Aude St-Pierre est née à Montréal et à étudié le piano avec, entre autres, André Laplante. Elle fait carrière essentiellement en Europe, ce qui explique probablement pourquoi on la connaît moins, ici, que d’autres jeunes pianistes de sa génération. Elle possède une technique solide, et fluide, qui lui permet d’être à son aise dans le répertoire romantique. Cet album est une heureuse proposition car il nous permet découvrir la voix passablement oubliée de Maria Herz (née Bing), compositrice allemande décédée en 1950 aux États-Unis. Herz a mené une carrière hachurée, faite de périodes plus prolifiques et d’autres silencieuses. Le destin d’une femme avant le féminisme, quoi. Enfants, mari à la guerre (la Première), puis mort de la grippe espagnole, exil forcé par les Nazis, etc. Elle a malgré tout réussit à tisser une toile musicale intéressante, colorée par une personnalité romantique assumée, mais distincte quand on sait écouter attentivement. Le programme débute par une série de Variations sur un Prélude de Chopin (l’op.28 no 20), totalement empreinte de l’esprit du compositeur admiré, mais avec de très jolies explorations sur diverses portions (motifs rythmiques, progressions harmoniques, etc.) de l’oeuvre d’origine. Herz se démarque par l’expression d’un savoir précis encadré dans une écriture simple, mais communicative et élégante.
On poursuit avec 12 (Valses) Ländler, un groupe dans lequel un peu des deux genres se manifestent, mais de façon non stéréotypée. Cette série de miniatures (la plus longue fait 1:50) est exquise, et témoigne d’un profond savoir faire de la compositrice, et d’un talent certain pour les formules mélodiques attrayantes. Sous un aspect pastoral inspiré du folklore, les pages de Maria Herz sont imprégnées d’un grand raffinement et d’un tempérament expressif généreux mais pudique. Qui aime Chopin ou Schumann ne peut qu’être immensément séduit par ces douze petites perles.

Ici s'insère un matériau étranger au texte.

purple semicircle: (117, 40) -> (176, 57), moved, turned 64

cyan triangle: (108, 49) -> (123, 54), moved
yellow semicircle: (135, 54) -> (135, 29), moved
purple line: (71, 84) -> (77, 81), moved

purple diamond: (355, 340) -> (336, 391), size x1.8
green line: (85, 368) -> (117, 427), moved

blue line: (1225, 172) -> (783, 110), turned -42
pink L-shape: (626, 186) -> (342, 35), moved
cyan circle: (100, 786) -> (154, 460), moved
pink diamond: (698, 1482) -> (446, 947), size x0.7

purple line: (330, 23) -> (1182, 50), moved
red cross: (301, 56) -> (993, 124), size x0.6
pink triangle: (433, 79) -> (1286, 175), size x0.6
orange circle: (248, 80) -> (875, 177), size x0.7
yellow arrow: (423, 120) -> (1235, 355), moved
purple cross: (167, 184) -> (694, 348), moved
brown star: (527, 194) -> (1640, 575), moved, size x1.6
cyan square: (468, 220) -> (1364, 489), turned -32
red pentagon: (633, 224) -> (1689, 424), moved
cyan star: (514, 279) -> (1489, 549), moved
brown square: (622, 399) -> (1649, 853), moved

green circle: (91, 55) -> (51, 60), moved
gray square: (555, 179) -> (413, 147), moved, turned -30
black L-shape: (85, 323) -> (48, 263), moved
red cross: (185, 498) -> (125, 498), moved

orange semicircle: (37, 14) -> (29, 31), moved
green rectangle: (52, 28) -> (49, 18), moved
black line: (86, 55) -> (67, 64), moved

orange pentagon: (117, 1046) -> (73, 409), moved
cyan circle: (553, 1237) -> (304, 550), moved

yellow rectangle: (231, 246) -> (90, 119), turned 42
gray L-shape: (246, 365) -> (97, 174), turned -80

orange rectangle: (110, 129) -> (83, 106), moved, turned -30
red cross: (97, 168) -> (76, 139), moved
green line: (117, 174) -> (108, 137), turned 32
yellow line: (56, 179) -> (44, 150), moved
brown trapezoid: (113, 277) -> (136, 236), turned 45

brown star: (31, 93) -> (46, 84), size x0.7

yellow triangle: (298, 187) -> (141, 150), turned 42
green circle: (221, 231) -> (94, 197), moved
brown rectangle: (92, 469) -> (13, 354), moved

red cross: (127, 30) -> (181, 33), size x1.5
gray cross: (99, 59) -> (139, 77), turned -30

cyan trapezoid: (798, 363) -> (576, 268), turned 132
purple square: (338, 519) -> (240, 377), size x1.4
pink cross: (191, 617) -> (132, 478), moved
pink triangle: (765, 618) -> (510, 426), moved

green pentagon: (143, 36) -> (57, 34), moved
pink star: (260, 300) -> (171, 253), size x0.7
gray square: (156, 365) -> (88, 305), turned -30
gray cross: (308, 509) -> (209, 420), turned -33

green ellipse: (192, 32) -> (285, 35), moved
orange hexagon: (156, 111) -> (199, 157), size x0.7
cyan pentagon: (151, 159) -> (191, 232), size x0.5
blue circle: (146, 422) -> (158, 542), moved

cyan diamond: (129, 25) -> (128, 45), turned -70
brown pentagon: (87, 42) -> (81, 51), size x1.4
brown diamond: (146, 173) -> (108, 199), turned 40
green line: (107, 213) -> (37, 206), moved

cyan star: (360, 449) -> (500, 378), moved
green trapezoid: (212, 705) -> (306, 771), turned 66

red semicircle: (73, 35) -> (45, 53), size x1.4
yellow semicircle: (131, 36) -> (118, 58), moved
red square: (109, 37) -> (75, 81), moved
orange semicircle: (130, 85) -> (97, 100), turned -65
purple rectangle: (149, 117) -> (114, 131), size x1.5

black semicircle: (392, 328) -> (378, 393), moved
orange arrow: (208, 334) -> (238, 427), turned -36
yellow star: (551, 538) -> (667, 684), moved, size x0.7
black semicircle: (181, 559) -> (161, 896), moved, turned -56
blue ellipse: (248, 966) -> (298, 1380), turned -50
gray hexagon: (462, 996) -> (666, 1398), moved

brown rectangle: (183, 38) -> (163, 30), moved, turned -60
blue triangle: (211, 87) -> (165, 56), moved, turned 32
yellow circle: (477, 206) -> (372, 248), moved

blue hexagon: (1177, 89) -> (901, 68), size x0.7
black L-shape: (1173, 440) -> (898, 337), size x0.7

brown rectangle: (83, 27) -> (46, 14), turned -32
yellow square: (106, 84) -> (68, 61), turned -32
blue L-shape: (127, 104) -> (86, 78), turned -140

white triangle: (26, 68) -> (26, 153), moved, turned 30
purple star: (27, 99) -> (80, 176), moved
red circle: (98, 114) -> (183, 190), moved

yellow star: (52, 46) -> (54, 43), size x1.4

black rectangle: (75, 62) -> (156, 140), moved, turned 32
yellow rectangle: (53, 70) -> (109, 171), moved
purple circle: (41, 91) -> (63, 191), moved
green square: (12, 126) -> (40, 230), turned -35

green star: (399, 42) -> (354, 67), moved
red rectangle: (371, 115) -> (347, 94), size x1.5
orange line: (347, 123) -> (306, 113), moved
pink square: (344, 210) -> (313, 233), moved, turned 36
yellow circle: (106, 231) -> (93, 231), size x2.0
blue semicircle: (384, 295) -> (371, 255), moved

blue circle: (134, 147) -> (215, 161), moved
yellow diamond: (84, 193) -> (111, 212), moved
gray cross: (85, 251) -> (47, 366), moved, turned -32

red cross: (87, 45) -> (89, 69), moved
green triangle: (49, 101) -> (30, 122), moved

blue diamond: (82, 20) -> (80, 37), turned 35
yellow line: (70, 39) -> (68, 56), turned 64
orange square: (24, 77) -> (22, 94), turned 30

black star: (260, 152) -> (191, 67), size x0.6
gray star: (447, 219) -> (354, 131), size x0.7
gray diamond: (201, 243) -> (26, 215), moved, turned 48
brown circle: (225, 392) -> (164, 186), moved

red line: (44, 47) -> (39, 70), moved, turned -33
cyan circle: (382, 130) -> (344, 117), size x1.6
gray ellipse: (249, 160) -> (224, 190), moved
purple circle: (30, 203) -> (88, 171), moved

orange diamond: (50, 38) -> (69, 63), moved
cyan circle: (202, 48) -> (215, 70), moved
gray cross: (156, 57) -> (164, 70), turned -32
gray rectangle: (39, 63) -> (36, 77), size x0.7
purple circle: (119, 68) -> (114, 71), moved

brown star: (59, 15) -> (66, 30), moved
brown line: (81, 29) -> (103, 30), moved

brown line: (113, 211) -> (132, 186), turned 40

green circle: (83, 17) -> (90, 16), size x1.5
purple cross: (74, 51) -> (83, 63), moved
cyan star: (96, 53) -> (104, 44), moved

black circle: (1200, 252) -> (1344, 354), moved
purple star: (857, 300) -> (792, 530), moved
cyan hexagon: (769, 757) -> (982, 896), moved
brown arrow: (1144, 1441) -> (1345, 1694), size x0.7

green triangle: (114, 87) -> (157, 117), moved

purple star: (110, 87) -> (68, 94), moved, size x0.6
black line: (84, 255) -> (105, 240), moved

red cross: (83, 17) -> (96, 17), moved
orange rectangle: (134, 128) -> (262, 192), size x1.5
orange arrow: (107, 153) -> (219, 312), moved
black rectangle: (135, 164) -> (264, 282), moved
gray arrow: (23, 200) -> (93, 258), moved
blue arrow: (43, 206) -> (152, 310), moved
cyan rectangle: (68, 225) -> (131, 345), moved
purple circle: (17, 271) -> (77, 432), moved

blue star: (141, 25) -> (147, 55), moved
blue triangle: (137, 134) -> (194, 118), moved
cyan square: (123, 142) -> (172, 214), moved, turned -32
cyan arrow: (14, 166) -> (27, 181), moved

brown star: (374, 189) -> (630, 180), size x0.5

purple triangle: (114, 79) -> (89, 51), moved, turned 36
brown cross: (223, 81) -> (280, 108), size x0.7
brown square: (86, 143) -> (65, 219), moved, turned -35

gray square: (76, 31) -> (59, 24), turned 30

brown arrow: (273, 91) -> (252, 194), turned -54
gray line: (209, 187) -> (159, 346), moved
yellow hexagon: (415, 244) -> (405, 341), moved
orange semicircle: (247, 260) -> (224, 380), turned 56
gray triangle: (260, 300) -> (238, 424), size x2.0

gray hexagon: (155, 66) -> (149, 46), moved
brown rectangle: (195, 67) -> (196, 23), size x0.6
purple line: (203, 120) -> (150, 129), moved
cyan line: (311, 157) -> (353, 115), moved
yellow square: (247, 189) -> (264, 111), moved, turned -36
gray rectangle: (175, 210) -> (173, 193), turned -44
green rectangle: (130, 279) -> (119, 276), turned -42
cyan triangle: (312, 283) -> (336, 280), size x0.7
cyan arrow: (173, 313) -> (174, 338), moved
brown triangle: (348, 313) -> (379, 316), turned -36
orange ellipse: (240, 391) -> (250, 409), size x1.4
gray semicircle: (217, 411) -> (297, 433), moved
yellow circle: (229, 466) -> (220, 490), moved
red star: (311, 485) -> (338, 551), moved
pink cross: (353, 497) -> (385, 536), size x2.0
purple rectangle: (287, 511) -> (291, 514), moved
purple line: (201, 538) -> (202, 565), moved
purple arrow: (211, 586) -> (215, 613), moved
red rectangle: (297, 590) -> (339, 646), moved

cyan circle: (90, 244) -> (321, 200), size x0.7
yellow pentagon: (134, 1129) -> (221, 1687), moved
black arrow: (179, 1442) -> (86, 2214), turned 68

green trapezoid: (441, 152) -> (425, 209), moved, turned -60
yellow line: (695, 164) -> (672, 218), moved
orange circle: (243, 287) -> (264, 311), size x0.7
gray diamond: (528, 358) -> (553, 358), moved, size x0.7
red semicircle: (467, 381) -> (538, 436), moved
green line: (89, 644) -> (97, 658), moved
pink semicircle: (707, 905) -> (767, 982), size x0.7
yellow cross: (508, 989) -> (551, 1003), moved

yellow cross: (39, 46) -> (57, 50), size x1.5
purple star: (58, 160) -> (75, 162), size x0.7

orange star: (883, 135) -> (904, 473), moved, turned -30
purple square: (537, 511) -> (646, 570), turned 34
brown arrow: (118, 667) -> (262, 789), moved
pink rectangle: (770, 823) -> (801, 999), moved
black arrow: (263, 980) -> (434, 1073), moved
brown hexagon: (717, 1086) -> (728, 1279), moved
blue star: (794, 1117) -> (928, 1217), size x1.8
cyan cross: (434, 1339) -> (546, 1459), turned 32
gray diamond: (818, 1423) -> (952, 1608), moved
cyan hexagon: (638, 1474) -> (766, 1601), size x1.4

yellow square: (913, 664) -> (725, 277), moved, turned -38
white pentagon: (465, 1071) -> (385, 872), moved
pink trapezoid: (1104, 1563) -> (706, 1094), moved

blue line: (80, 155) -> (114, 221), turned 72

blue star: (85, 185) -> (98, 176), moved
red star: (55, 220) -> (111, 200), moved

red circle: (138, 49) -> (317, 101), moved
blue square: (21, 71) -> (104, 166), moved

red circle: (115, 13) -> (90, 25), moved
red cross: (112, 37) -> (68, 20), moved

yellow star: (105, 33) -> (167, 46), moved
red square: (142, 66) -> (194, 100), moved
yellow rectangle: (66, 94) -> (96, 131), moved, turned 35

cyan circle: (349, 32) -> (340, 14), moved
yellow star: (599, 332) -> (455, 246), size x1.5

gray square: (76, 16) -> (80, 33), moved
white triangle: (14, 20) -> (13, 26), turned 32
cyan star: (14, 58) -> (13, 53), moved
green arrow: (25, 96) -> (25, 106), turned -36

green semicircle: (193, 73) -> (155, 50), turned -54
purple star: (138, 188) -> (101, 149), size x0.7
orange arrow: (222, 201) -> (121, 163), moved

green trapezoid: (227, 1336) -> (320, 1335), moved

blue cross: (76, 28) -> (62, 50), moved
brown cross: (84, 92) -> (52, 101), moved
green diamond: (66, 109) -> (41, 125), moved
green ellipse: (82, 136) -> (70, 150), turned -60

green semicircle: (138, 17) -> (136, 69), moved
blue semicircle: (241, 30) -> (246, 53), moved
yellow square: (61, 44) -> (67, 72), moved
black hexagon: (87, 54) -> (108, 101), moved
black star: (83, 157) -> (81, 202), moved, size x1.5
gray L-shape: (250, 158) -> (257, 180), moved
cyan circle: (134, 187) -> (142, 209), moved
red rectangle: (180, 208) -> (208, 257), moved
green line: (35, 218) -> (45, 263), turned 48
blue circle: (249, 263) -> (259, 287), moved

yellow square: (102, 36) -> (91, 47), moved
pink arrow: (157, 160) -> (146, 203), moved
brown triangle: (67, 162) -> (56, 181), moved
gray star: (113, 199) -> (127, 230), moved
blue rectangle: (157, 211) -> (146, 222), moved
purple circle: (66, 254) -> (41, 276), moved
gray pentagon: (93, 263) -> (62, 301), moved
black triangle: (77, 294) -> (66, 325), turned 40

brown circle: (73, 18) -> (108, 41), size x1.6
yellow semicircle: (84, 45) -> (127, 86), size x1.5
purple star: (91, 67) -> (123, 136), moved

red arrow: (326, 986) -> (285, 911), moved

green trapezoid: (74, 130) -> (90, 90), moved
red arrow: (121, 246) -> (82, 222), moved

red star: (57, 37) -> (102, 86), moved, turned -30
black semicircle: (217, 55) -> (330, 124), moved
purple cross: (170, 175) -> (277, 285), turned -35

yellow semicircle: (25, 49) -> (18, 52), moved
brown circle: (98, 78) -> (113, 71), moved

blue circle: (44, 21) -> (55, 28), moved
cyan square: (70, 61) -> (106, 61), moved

La Sonate en fa mineur de 1922 est la pièce la plus substantielle du programme, avec presque 25 minutes. Elle est également celle qui révèle les capacités musicales de Maria Herz dans leur plus grande étoffe. Ici, la compositrice sculpte un édifice sonore beaucoup plus ample et complexe, avec un développement harmonique qui rappelle, pour la première fois de l’album, que la dame a vécu au début de la modernité musicale et en était consciente. On est tenté de lorgner du côté de Medtner pour trouver un équivalent dans la gestuelle foisonnante et une complexité harmonique néanmoins tributaire du Romantisme.
Aude St-Pierre témoigne d’une profondeur expressive élaborée et d’une technique impressionnante. On souhaite en entendre plus, de Maria Herz et d’Aude St-Pierre.
Très très chaude recommandation pour cet album rempli de trésors cachés.